Policjanci Wydziału Ruchu Drogowego komendy Policji w Wałczu zatrzymali 44 letniego mężczyznę, który prowadził pojazd nie posiadając uprawnień do prowadzenia pojazdów.
Kierujący wyświadczył przysługę nietrzeźwemu koledze, podwożąc go do miejsca zamieszkania. Teraz stanie przed sądem. 44 latek został zatrzymany do rutynowej kontroli drogowej, kiedy wyjeżdżał z jednej z osiedlowych dróg w Wałczu. Gdy policjanci poprosili kierującego o dokument prawo jazdy, mężczyzna nie krył zakłopotania. W rozmowie z funkcjonariuszami okazało się, że wyświadczył
on koledze przysługę, który spożywał wcześniej alkohol i poprosił go o podwiezienie do miejsca zamieszkania.
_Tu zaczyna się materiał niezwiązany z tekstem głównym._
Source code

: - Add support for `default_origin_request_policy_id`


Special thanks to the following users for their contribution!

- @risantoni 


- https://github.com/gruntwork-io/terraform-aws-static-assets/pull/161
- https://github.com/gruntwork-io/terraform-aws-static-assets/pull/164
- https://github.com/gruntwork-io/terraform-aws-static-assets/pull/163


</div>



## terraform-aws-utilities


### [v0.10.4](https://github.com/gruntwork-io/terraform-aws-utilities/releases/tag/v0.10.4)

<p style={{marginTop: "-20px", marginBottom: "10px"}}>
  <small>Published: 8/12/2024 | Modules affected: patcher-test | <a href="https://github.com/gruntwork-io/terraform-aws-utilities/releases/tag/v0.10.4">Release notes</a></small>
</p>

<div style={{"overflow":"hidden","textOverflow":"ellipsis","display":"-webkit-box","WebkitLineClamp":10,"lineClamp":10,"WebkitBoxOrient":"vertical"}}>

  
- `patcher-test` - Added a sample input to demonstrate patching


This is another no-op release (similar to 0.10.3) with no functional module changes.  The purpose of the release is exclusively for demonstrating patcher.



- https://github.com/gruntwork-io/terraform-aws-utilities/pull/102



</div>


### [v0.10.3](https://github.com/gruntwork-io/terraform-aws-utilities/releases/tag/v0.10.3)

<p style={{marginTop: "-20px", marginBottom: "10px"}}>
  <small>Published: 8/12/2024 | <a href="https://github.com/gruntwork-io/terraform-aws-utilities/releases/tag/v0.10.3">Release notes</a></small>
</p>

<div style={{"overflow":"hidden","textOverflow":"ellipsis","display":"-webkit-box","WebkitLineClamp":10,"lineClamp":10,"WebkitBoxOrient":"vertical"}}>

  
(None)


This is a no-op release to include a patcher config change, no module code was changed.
Kierujący był oczywiście trzeźwy ale prowadził pojazd nie posiadając do tego stosownych uprawnień. Niestety koleżeńska przysługa będzie go teraz drogo kosztować.
Dotychczas kierowanie samochodem czy innym pojazdem mechanicznym bez uprawnień, jeśli kierowca nigdy wcześniej nie miał odpowiedniego prawa jazdy, karane było mandatem 300-500 zł. Obecnie każdą sprawą kierowania autem czy motocyklem bez uprawnień musi zająć się sąd. Minimalna grzywna za kierowanie samochodem czy motocyklem to 1500 zł, a maksymalna , aż 30 tys. zł oraz zakaz prowadzenia pojazdów minimum 6 miesięcy, a maksymalnie 3 lata.